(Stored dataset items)
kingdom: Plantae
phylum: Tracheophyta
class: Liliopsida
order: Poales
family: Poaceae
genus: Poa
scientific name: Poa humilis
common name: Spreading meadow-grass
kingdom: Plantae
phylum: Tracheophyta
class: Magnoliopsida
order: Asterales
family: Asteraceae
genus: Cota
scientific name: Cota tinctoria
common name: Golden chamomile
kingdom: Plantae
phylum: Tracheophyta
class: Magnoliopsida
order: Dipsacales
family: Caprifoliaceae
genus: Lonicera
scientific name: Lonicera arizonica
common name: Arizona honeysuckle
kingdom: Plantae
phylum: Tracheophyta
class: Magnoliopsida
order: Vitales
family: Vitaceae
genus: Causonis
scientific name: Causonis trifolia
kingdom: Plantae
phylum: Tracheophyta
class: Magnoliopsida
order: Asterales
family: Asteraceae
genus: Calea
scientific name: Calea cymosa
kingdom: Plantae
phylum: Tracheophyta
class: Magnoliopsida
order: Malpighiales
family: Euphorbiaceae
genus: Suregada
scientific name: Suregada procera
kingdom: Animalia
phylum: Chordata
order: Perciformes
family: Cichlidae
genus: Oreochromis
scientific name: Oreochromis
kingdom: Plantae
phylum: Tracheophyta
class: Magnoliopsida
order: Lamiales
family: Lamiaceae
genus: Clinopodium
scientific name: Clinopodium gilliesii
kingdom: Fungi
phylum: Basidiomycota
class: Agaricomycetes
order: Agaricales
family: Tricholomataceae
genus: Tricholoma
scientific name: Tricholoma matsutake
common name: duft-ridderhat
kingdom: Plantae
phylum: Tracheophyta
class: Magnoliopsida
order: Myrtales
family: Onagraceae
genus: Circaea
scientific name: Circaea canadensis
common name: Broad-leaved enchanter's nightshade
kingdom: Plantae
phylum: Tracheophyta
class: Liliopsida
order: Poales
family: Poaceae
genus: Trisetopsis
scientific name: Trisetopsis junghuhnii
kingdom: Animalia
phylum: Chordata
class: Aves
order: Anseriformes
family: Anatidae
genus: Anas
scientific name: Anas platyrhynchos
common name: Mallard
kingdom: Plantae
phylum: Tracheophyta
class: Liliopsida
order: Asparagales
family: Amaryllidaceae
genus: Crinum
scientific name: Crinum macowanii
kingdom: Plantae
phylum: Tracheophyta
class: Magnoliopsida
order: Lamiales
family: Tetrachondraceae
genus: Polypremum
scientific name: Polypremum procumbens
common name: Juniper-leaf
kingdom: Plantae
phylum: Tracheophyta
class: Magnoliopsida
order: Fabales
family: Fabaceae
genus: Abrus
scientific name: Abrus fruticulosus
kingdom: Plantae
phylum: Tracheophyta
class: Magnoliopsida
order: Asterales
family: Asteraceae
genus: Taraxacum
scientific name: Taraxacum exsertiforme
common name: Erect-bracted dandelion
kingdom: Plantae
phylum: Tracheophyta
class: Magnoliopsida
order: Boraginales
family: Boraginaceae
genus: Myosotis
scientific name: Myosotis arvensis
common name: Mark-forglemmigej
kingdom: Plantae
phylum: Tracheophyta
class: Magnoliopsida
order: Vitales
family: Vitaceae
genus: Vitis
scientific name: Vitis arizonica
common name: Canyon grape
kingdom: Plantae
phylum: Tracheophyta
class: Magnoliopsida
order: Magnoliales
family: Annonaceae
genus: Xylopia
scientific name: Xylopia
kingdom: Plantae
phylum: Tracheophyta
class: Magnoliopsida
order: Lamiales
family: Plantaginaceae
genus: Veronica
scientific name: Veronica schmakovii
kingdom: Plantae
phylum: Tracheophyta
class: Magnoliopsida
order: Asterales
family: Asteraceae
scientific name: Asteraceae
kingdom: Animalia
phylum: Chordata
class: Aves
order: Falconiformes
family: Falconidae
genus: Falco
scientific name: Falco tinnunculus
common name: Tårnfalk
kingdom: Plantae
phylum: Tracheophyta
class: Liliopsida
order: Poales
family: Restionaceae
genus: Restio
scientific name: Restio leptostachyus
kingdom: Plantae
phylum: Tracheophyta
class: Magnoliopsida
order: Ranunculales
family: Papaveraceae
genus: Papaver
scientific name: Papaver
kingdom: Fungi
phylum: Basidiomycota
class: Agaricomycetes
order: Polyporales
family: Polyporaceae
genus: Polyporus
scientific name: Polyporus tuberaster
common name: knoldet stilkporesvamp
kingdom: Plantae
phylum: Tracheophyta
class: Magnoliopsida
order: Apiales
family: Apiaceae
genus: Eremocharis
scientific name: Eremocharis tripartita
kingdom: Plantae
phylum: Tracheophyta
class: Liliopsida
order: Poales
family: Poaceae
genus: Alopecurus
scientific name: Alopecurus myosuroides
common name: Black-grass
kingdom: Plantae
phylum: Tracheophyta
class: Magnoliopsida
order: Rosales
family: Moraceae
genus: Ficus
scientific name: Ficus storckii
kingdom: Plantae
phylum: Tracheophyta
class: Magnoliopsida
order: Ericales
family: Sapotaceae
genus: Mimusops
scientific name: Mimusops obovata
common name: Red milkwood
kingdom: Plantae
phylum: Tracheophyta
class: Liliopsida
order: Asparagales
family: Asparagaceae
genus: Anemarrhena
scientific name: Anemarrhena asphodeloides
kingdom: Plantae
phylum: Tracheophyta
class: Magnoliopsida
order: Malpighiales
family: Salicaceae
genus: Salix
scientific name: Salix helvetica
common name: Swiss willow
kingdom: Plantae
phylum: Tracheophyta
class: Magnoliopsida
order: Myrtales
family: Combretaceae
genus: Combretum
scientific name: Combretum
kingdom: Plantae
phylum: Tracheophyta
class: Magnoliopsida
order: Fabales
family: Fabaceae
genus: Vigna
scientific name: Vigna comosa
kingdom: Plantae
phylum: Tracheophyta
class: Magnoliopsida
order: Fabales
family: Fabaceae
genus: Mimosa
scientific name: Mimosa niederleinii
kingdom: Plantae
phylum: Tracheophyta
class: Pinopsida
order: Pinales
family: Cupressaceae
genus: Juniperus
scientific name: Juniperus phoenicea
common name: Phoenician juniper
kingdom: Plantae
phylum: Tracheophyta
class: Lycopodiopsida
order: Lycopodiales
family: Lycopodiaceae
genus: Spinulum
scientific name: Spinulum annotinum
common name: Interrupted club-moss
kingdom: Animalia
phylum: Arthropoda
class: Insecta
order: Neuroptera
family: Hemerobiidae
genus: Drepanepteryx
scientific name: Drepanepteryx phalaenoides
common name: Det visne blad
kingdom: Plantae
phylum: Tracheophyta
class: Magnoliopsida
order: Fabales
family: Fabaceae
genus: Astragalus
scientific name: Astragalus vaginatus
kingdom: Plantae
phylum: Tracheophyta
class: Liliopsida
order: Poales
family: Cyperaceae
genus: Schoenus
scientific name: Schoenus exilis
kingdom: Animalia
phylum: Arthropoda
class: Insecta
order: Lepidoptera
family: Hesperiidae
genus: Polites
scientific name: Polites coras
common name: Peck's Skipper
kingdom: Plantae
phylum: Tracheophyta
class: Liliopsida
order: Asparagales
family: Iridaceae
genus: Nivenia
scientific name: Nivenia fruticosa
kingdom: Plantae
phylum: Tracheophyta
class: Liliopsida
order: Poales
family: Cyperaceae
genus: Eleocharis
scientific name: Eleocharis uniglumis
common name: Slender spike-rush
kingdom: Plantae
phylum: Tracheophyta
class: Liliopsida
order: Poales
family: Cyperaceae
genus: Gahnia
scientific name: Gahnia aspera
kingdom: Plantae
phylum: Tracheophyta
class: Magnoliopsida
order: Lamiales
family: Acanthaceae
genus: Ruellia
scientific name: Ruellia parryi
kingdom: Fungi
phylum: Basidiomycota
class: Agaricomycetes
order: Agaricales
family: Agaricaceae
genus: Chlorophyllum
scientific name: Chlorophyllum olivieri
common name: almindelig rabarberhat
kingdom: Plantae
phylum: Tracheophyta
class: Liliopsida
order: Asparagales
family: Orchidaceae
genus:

### Your instructions
Starting at the beginning of the listing and ending at the line that contains "family: Tricholomataceae", rewrite those lines with "division" substituted for "phylum" and nothing else changed.

### Full solution
kingdom: Plantae
division: Tracheophyta
class: Liliopsida
order: Poales
family: Poaceae
genus: Poa
scientific name: Poa humilis
common name: Spreading meadow-grass
kingdom: Plantae
division: Tracheophyta
class: Magnoliopsida
order: Asterales
family: Asteraceae
genus: Cota
scientific name: Cota tinctoria
common name: Golden chamomile
kingdom: Plantae
division: Tracheophyta
class: Magnoliopsida
order: Dipsacales
family: Caprifoliaceae
genus: Lonicera
scientific name: Lonicera arizonica
common name: Arizona honeysuckle
kingdom: Plantae
division: Tracheophyta
class: Magnoliopsida
order: Vitales
family: Vitaceae
genus: Causonis
scientific name: Causonis trifolia
kingdom: Plantae
division: Tracheophyta
class: Magnoliopsida
order: Asterales
family: Asteraceae
genus: Calea
scientific name: Calea cymosa
kingdom: Plantae
division: Tracheophyta
class: Magnoliopsida
order: Malpighiales
family: Euphorbiaceae
genus: Suregada
scientific name: Suregada procera
kingdom: Animalia
division: Chordata
order: Perciformes
family: Cichlidae
genus: Oreochromis
scientific name: Oreochromis
kingdom: Plantae
division: Tracheophyta
class: Magnoliopsida
order: Lamiales
family: Lamiaceae
genus: Clinopodium
scientific name: Clinopodium gilliesii
kingdom: Fungi
division: Basidiomycota
class: Agaricomycetes
order: Agaricales
family: Tricholomataceae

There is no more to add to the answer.